A client of Na'Nizhoozhi Center, Inc., better known as NCI, walks to the entrance where he will spend the night. NCI may be closing its doors soon as their funding has been dramatically reduced.





T he area's primary resource to help people who are drunk and on the streets of Gallup may be forced to shut its doors next February because of funding problems.

In the last couple of years, Na'Nizhoozhi Center, Inc., better known as NCI, has seen its funding reduced by the various agencies that fund it and now it's getting to the point where the detox program just can't survive at the reductions it is being asked to make, according to NCI officials.

Jay Azua, NCI's director, said that at one time the Navajo Nation provided the program with $2 million a year. The tribe currently provides nothing to the program.
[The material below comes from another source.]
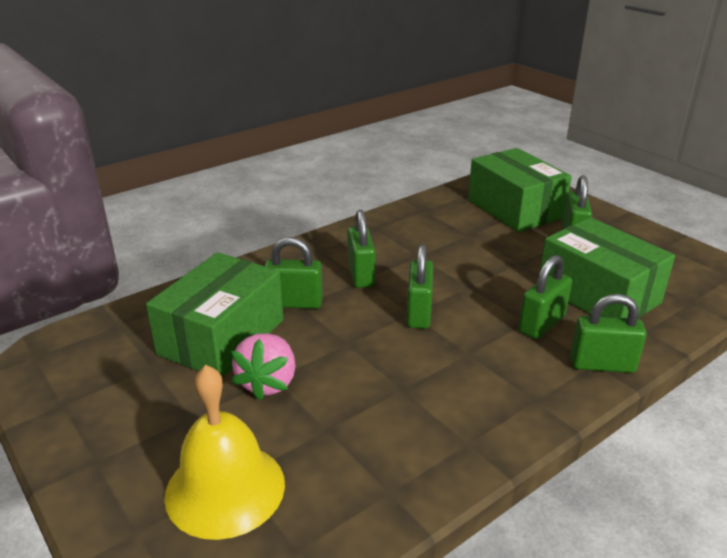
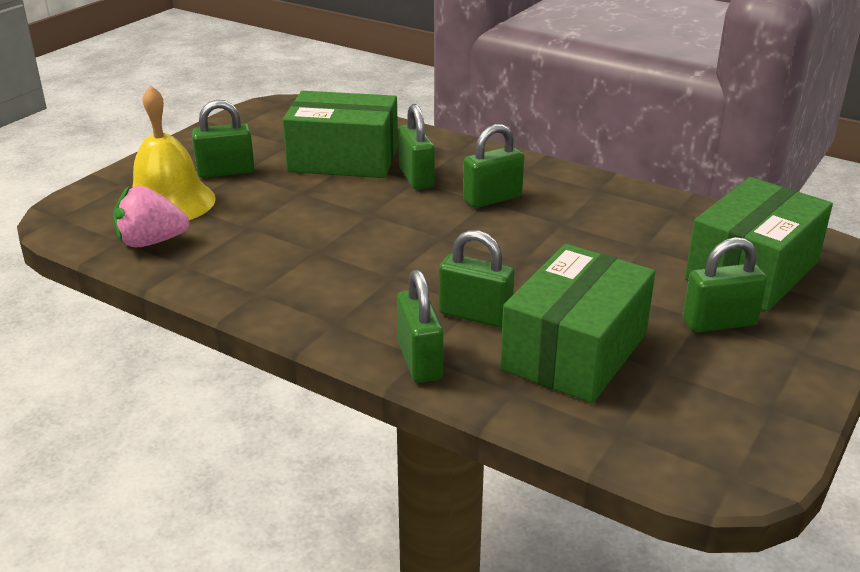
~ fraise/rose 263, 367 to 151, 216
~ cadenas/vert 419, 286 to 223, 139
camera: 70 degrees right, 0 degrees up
In the last couple of months, the city of Gallup, which provides money to the program through a distribution of liquor excise taxes, is also planning to make cuts to NCI.

Figures provided by NCI show that the program has been seeing its budget cut almost every year since 2009 when it was operating its detoxification program at a level of $1,736,757. In 2012, just three years later, despite higher costs, the program's budget is now $1.4 million.


The program serves an average of 80 clients per day or 29,200 clients per year. To do this, NCI employees a total of 66 full-time workers.

"NCI has done everything (it can) to reduce expenditures," the NCI board said in a recent statement. "It has become more efficient as reflected in clean and successful audits for the past four years and is a nationally recognized program of excellence."

NCI officials point out that closing in February would come at a time when organizations like NCI are needed to protect the health and welfare of Gallup's street people who depend on NCI especially when the weather gets cold and there is no other place to house them.

"The closing of NCI will have a major impact on the social fibers of this community and region," the board statement said, adding that the closure will result in increased exposure deaths, more domestic violence, increased crime and more work for the area's law enforcement and hospital emergency rooms.

"The costs to the community taxpayer will be far greater than the costs of continued NCI services," the board said.